**Exercise prompt:** Reproduce the text in each of the items below character for character, without any change. Leave the pictures out of your answer.

**Material supplied:**
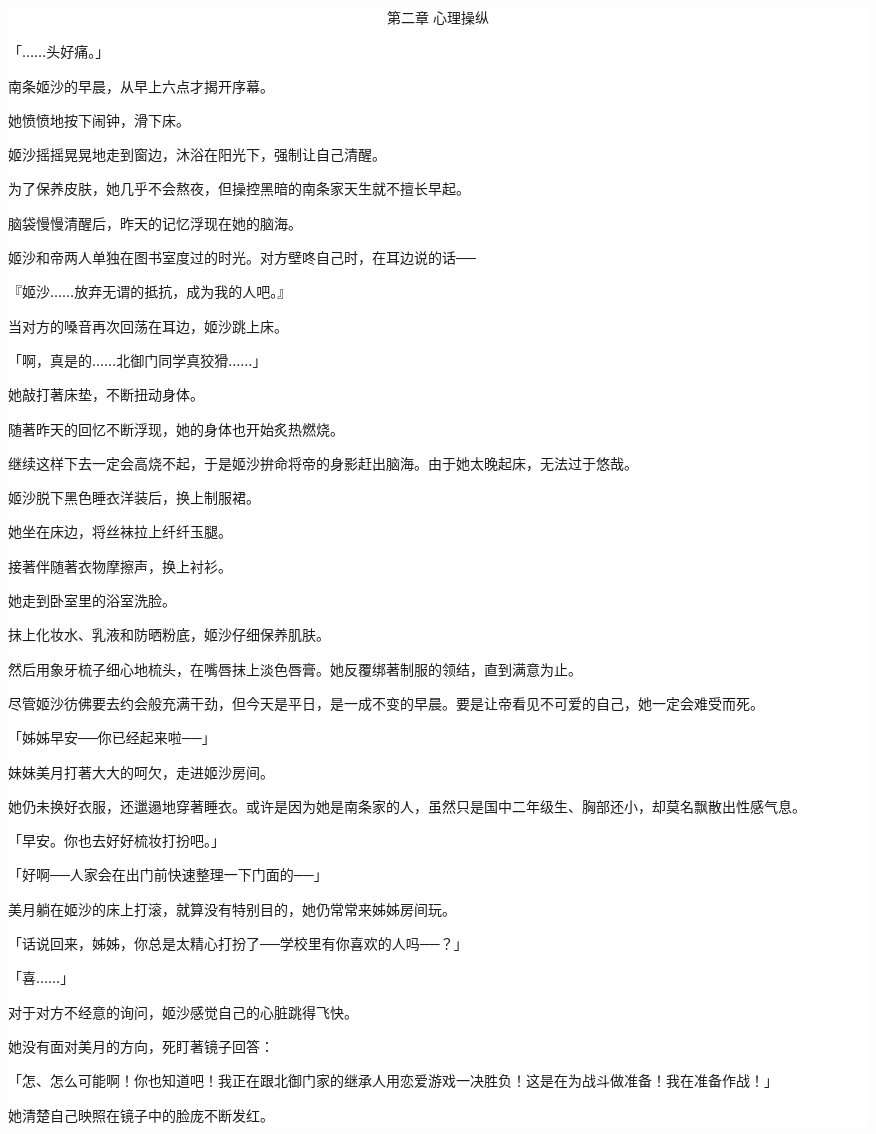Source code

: <p align="center">第二章 心理操纵</p>

「……头好痛。」

南条姬沙的早晨，从早上六点才揭开序幕。

她愤愤地按下闹钟，滑下床。

姬沙摇摇晃晃地走到窗边，沐浴在阳光下，强制让自己清醒。

为了保养皮肤，她几乎不会熬夜，但操控黑暗的南条家天生就不擅长早起。

脑袋慢慢清醒后，昨天的记忆浮现在她的脑海。

姬沙和帝两人单独在图书室度过的时光。对方壁咚自己时，在耳边说的话──

『姬沙……放弃无谓的抵抗，成为我的人吧。』

当对方的嗓音再次回荡在耳边，姬沙跳上床。

「啊，真是的……北御门同学真狡猾……」

她敲打著床垫，不断扭动身体。

随著昨天的回忆不断浮现，她的身体也开始炙热燃烧。

继续这样下去一定会高烧不起，于是姬沙拚命将帝的身影赶出脑海。由于她太晚起床，无法过于悠哉。

姬沙脱下黑色睡衣洋装后，换上制服裙。

她坐在床边，将丝袜拉上纤纤玉腿。

接著伴随著衣物摩擦声，换上衬衫。

她走到卧室里的浴室洗脸。

抹上化妆水、乳液和防晒粉底，姬沙仔细保养肌肤。

然后用象牙梳子细心地梳头，在嘴唇抹上淡色唇膏。她反覆绑著制服的领结，直到满意为止。

尽管姬沙彷佛要去约会般充满干劲，但今天是平日，是一成不变的早晨。要是让帝看见不可爱的自己，她一定会难受而死。

「姊姊早安──你已经起来啦──」

妹妹美月打著大大的呵欠，走进姬沙房间。

她仍未换好衣服，还邋遢地穿著睡衣。或许是因为她是南条家的人，虽然只是国中二年级生、胸部还小，却莫名飘散出性感气息。

「早安。你也去好好梳妆打扮吧。」

「好啊──人家会在出门前快速整理一下门面的──」

美月躺在姬沙的床上打滚，就算没有特别目的，她仍常常来姊姊房间玩。

「话说回来，姊姊，你总是太精心打扮了──学校里有你喜欢的人吗──？」

「喜……」

对于对方不经意的询问，姬沙感觉自己的心脏跳得飞快。

她没有面对美月的方向，死盯著镜子回答：

「怎、怎么可能啊！你也知道吧！我正在跟北御门家的继承人用恋爱游戏一决胜负！这是在为战斗做准备！我在准备作战！」

她清楚自己映照在镜子中的脸庞不断发红。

**Solution:**
Source code

: <p align="center">第二章 心理操纵</p>

「……头好痛。」

南条姬沙的早晨，从早上六点才揭开序幕。

她愤愤地按下闹钟，滑下床。

姬沙摇摇晃晃地走到窗边，沐浴在阳光下，强制让自己清醒。

为了保养皮肤，她几乎不会熬夜，但操控黑暗的南条家天生就不擅长早起。

脑袋慢慢清醒后，昨天的记忆浮现在她的脑海。

姬沙和帝两人单独在图书室度过的时光。对方壁咚自己时，在耳边说的话──

『姬沙……放弃无谓的抵抗，成为我的人吧。』

当对方的嗓音再次回荡在耳边，姬沙跳上床。

「啊，真是的……北御门同学真狡猾……」

她敲打著床垫，不断扭动身体。

随著昨天的回忆不断浮现，她的身体也开始炙热燃烧。

继续这样下去一定会高烧不起，于是姬沙拚命将帝的身影赶出脑海。由于她太晚起床，无法过于悠哉。

姬沙脱下黑色睡衣洋装后，换上制服裙。

她坐在床边，将丝袜拉上纤纤玉腿。

接著伴随著衣物摩擦声，换上衬衫。

她走到卧室里的浴室洗脸。

抹上化妆水、乳液和防晒粉底，姬沙仔细保养肌肤。

然后用象牙梳子细心地梳头，在嘴唇抹上淡色唇膏。她反覆绑著制服的领结，直到满意为止。

尽管姬沙彷佛要去约会般充满干劲，但今天是平日，是一成不变的早晨。要是让帝看见不可爱的自己，她一定会难受而死。

「姊姊早安──你已经起来啦──」

妹妹美月打著大大的呵欠，走进姬沙房间。

她仍未换好衣服，还邋遢地穿著睡衣。或许是因为她是南条家的人，虽然只是国中二年级生、胸部还小，却莫名飘散出性感气息。

「早安。你也去好好梳妆打扮吧。」

「好啊──人家会在出门前快速整理一下门面的──」

美月躺在姬沙的床上打滚，就算没有特别目的，她仍常常来姊姊房间玩。

「话说回来，姊姊，你总是太精心打扮了──学校里有你喜欢的人吗──？」

「喜……」

对于对方不经意的询问，姬沙感觉自己的心脏跳得飞快。

她没有面对美月的方向，死盯著镜子回答：

「怎、怎么可能啊！你也知道吧！我正在跟北御门家的继承人用恋爱游戏一决胜负！这是在为战斗做准备！我在准备作战！」

她清楚自己映照在镜子中的脸庞不断发红。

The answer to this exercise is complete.